* Exercise instructions:
Copy out each line of the data that holds the word "depth".

* Given data:
____

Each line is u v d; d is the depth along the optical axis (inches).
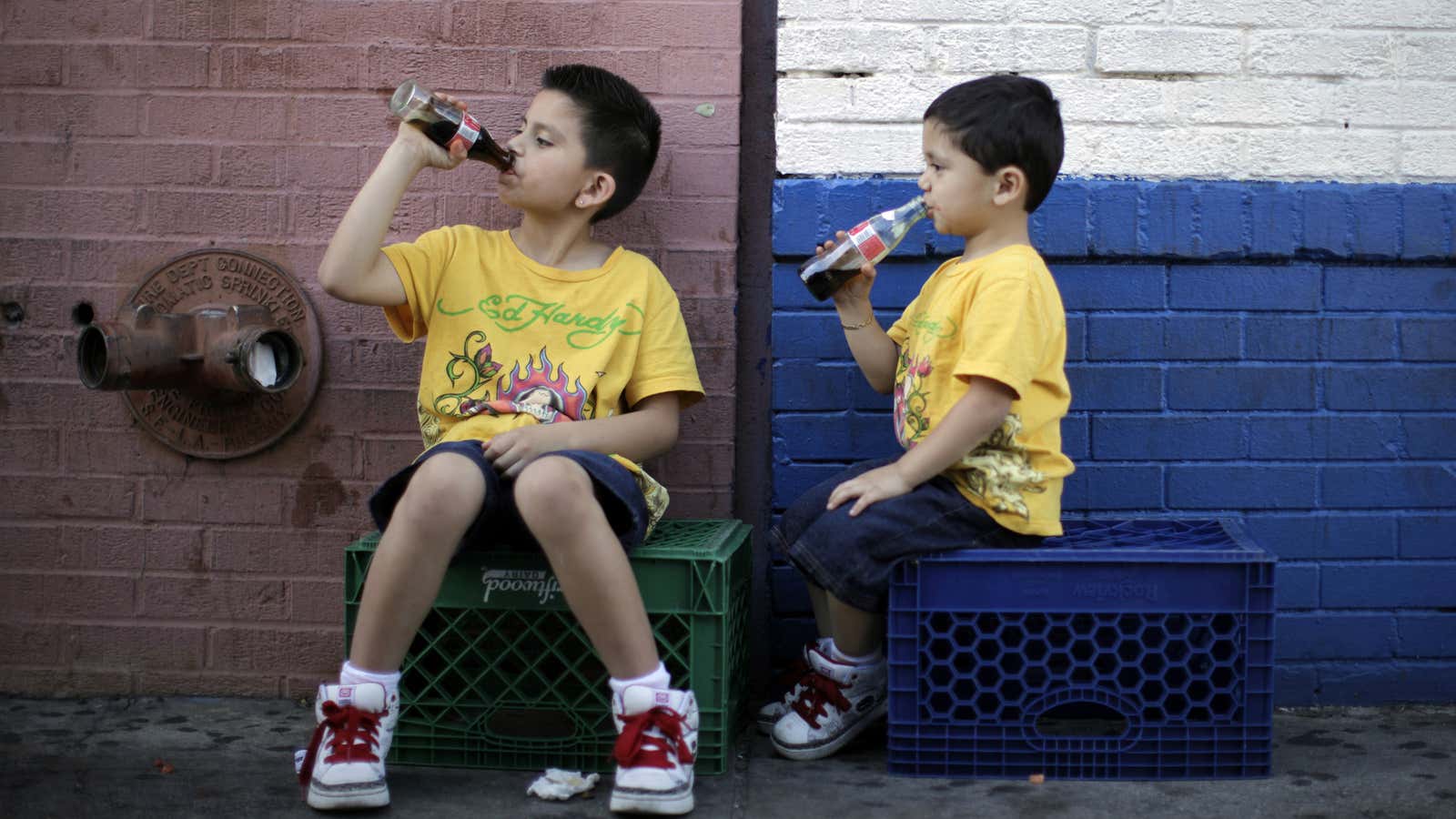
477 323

____

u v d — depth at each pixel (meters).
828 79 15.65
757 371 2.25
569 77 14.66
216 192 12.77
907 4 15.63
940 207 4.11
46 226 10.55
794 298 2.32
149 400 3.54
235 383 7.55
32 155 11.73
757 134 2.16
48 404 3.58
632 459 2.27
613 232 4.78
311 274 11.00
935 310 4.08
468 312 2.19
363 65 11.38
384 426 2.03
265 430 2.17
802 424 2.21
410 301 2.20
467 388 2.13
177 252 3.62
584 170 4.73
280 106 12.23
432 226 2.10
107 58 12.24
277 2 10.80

____

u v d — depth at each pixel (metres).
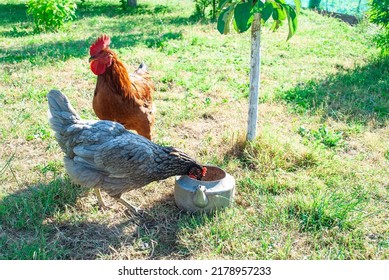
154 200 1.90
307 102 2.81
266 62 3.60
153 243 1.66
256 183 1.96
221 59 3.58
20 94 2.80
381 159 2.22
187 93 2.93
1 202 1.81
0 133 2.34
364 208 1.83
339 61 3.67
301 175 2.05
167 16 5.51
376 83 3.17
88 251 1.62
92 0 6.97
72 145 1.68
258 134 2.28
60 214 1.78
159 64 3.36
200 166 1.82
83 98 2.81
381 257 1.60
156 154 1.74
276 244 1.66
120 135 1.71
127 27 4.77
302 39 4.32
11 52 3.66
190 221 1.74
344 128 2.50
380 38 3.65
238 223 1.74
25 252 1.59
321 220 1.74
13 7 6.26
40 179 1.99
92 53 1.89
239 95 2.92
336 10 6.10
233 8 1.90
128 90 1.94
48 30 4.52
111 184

____

* Output for this task:
Each line is u v d; d is the depth along the optical axis (inches).
u v d — depth at each pixel (meters).
u v d — depth at each pixel (metres).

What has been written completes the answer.